Sawyerr menciona o exemplo do modelo americano Alton Mason, que ele descreve como “o primeiro supermodelo homem da era moderna”. E também menciona seu bom amigo e compatriota ganês Ottawa Kwami como “possivelmente, um dos melhores exemplos do que a recém-descoberta acessibilidade desta indústria está fazendo para as pessoas de origens marginalizadas”.

Sawyerr agora passa mais tempo atrás das lentes e vem formando uma corrente do bem. Ele contrata cenógrafos, modelos, diretores de arte e estilistas negros para projetos que, segundo ele, “promovem a valorização da nossa cultura e das nossas origens” e “homenageiam indivíduos que podem não receber o brilho que eu acho que eles merecem”.

Como Campbell, Sawyerr cresceu no sul de Londres. Ele fotografou a supermodelo no que ele relembra como “um momento muito belo, de uma volta completa”.

Sawyerr a descreve como “uma enorme impulsionadora”, que “abriu o caminho para uma indústria comercial muito mais acessível, no que se refere aos modelos negros”.

Com base no sucesso das suas predecessoras e, agora, promovendo os talentos emergentes, Naomi Campbell mudou a indústria da moda para sempre, destruindo as restritas noções de beleza do setor.

“A mulher negra tem mais DNA neste planeta do que qualquer outra”, destacou a modelo americana Veronica Webb no documentário Supreme Models (2022).
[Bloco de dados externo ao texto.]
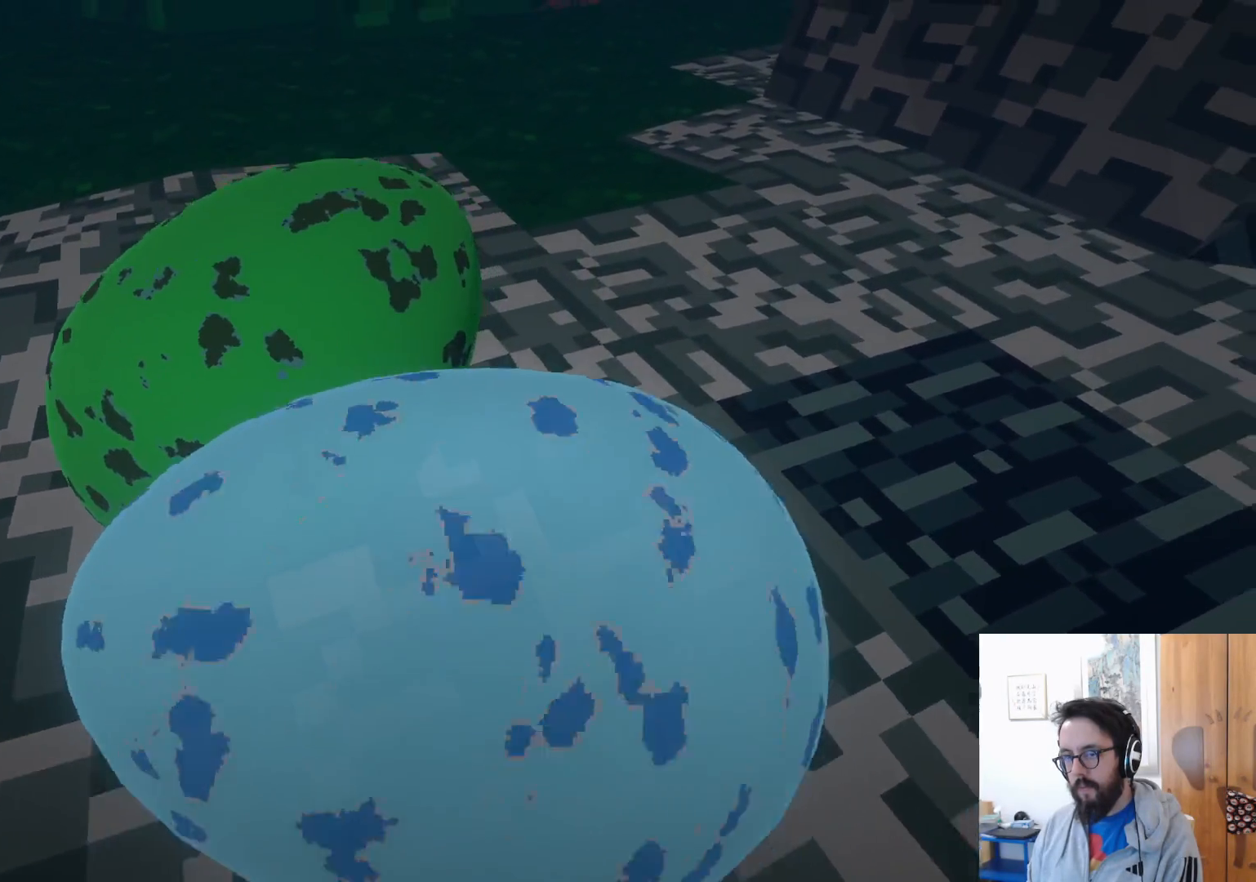
{"dt_ms": 1000, "buttons": [], "left_stick": "center", "right_stick": "center", "events": [[300, "left_stick", "up-left"], [600, "left_stick", "up"], [934, "left_stick", "center"]]}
“Nossa aparência tem 100 milhões de formas diferentes e nunca devemos negar isso. Não devemos nunca negar nenhum aspecto da nossa beleza.”

A exposição NAOMI: In Fashion está em cartaz no Museu Victoria & Albert de Londres, de 22 de junho a 6 de abril de 2025. No livro do mesmo nome que acompanha a exposição, Naomi Campbell aborda 20 dos seus visuais mais emblemáticos.